If a person dies at home and the death was not expected, the Coroner’s Office will be notified and will investigate the death. When the investigation is completed, the body will be released to the funeral home chosen by the family.
Nursing Home Deaths With Hospice
Those who reside in a nursing home may also have the option of enrolling in a hospice program. The hospice agency can provide support for the family and patient in a nursing home setting.
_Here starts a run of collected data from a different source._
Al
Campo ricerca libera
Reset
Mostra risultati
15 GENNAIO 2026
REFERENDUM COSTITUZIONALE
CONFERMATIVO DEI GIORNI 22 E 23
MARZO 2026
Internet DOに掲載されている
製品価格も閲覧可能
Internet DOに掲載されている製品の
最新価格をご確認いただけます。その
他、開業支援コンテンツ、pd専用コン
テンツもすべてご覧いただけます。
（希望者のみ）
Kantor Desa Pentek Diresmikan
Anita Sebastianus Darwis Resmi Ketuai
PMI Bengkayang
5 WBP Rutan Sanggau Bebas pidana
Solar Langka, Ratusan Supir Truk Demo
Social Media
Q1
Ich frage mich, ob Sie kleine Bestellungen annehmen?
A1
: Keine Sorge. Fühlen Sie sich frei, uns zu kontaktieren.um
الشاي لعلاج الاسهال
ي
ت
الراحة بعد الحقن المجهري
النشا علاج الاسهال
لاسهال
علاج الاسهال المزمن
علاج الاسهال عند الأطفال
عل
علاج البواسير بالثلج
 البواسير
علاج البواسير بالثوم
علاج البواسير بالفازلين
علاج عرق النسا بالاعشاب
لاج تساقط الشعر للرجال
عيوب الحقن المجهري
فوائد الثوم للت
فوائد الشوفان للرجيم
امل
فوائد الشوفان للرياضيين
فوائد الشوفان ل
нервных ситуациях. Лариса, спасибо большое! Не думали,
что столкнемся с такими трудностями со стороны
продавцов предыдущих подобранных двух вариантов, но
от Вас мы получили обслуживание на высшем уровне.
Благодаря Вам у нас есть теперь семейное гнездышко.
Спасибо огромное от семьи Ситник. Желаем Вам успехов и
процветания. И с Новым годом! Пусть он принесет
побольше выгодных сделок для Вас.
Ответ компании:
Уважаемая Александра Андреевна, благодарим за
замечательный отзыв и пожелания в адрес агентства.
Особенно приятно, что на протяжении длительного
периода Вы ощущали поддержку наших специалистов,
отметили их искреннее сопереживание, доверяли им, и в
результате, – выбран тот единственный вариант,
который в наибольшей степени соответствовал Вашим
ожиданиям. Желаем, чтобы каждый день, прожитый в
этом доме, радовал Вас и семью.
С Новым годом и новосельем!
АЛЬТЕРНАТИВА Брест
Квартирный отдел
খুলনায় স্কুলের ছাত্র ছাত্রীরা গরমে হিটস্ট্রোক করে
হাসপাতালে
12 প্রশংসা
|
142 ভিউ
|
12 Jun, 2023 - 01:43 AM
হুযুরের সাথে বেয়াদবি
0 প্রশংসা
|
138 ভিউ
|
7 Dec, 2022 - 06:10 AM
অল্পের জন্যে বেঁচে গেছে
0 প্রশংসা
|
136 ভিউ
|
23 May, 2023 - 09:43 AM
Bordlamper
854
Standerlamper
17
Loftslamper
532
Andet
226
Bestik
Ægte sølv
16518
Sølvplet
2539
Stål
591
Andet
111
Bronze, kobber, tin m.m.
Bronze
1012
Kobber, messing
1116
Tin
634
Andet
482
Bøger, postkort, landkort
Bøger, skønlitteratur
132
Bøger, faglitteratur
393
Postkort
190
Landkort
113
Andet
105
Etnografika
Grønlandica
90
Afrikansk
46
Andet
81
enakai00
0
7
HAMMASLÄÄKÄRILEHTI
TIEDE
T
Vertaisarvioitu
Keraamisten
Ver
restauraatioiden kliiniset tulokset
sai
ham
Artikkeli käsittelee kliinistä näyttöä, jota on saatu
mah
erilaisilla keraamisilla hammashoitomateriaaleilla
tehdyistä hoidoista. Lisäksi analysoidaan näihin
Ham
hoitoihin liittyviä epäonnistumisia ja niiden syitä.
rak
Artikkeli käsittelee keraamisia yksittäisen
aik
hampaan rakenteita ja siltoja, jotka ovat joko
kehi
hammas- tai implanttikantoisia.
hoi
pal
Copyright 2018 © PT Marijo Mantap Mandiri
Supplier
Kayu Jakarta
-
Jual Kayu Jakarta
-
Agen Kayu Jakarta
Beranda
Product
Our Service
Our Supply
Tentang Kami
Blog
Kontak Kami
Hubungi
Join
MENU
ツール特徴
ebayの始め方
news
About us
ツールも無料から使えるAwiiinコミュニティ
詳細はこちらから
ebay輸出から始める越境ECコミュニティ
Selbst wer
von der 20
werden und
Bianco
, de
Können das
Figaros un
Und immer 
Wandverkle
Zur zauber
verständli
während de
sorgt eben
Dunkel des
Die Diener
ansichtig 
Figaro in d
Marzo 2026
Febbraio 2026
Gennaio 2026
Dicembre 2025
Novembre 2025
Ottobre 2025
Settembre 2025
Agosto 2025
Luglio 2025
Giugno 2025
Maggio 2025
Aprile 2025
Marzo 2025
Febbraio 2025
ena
If the family cannot visit the patient very often because of distance or other factors, the hospice nurse can serve an invaluable service of providing support for both the family and the patient. If a person is enrolled in a hospice program and dies in a nursing home the hospice nurse reports the death to the Coroner.
Nursing Home Deaths Without Hospice
If the nursing home is considered a state facility they must report all deaths. Most deaths in private nursing homes in DuPage County report are reported. However, if a person is in a nursing facility because of injury or they have sustained a recent fall or injury, or any other trauma, the death must be reported.
The DuPage County Coroner’s Office is mandated to monitor nursing home deaths in such a way as to monitor neglect and abuse. We take this responsibility very seriously while also understanding that most nursing homes are excellent facilities who take the care of these elderly patients very well. The investigation may include testing and autopsy dependent on the circumstances.